◆ **SUPPLIED RECORDS**:
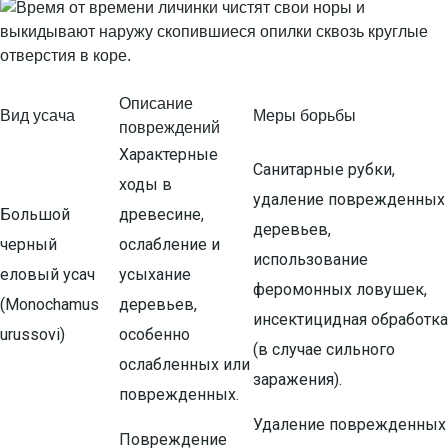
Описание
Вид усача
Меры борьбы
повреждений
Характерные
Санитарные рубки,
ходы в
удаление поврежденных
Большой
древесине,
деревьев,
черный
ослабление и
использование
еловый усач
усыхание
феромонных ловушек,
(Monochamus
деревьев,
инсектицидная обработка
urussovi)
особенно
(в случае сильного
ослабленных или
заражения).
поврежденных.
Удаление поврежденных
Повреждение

--

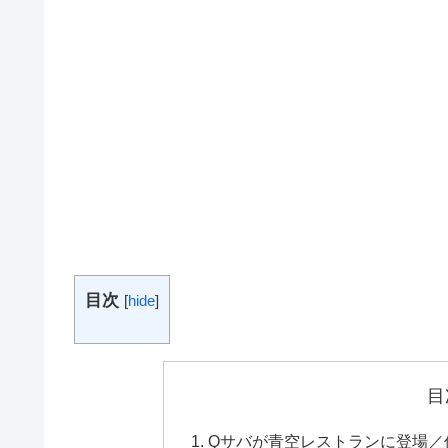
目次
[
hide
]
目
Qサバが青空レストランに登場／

--

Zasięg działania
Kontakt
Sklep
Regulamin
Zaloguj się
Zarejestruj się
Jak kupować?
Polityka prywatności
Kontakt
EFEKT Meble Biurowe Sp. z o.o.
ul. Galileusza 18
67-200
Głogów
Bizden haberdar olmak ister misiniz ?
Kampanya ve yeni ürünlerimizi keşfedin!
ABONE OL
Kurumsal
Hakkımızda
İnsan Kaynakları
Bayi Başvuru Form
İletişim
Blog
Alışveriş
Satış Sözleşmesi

◆ **TASK PROMPT**:
Scan the material and collect every line that contains "поврежденных".

◆ **ANSWER SPACE**:
удаление поврежденных
поврежденных.
Удаление поврежденных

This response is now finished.